## [Provided text]
XeSS 3's multi-frame generation is the Arc B390's most durable competitive differentiator in the integrated graphics space. AMD had no comparable feature available at CES 2026; the technology is Intel's alone in the iGPU segment. Since the CES announcement, Intel has rolled out XeSS 3 multi-frame generation to all Arc GPU hardware through a driver update, meaning the capability isn't exclusive to Panther Lake but extends across Intel's broader Arc ecosystem.
What multi-frame generation does is use AI inference, running on the chip's neural processing unit, to synthesize additional frames between rendered frames, multiplying perceived smoothness without requiring the GPU to render each frame from scratch. The theoretical ceiling can approach a fourfold framerate multiplier. The practical outcome depends heavily on two variables: the base framerate the GPU can maintain before frame generation activates, and the refresh rate of the display being used. At base framerates below roughly 45–50 fps, generated frames can introduce latency artifacts that undermine the smoothness benefit. At base framerates above 60 fps with a display above 120Hz, the improvement is noticeable and largely artifact-free.
This kind of on-chip AI inference, where dedicated silicon handles computationally expensive tasks that would otherwise consume GPU cycles, is increasingly central to how hardware companies are positioning their next-generation products. The race to embed AI acceleration directly into consumer silicon runs parallel to much larger capital investments in AI infrastructure, including physical-world AI platforms like Project Prometheus that are targeting applications in aerospace and automotive rather than the software-layer AI that powers features like XeSS 3. For gaming hardware buyers, the relevant takeaway is that the AI silicon race is producing real, measurable consumer benefits today, not just abstract potential.

## [Supplied data]

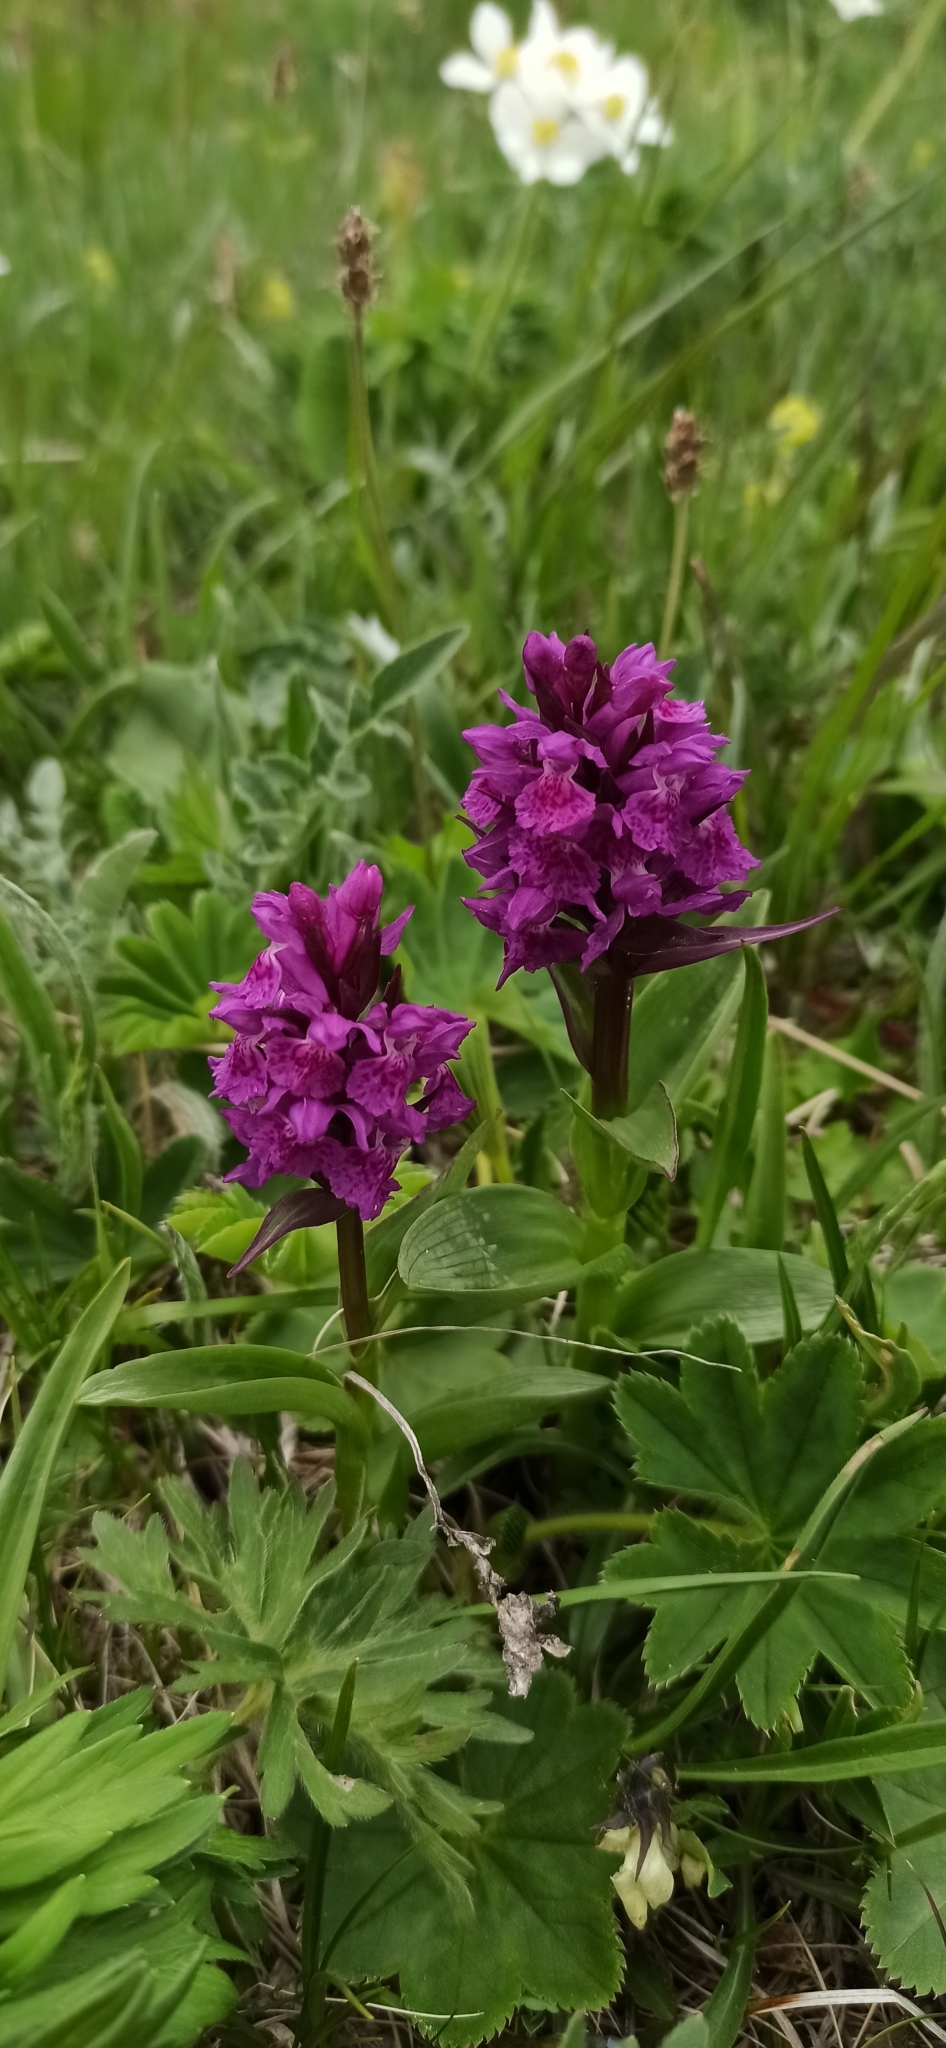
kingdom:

## [Goal]
In the XeSS 3 passage, change "aerospace" to "robotics". Write out the part that begins at the words "This kind of" and stops after "just abstract potential.". The lines above play no part in this.

## [Solution below]
This kind of on-chip AI inference, where dedicated silicon handles computationally expensive tasks that would otherwise consume GPU cycles, is increasingly central to how hardware companies are positioning their next-generation products. The race to embed AI acceleration directly into consumer silicon runs parallel to much larger capital investments in AI infrastructure, including physical-world AI platforms like Project Prometheus that are targeting applications in robotics and automotive rather than the software-layer AI that powers features like XeSS 3. For gaming hardware buyers, the relevant takeaway is that the AI silicon race is producing real, measurable consumer benefits today, not just abstract potential.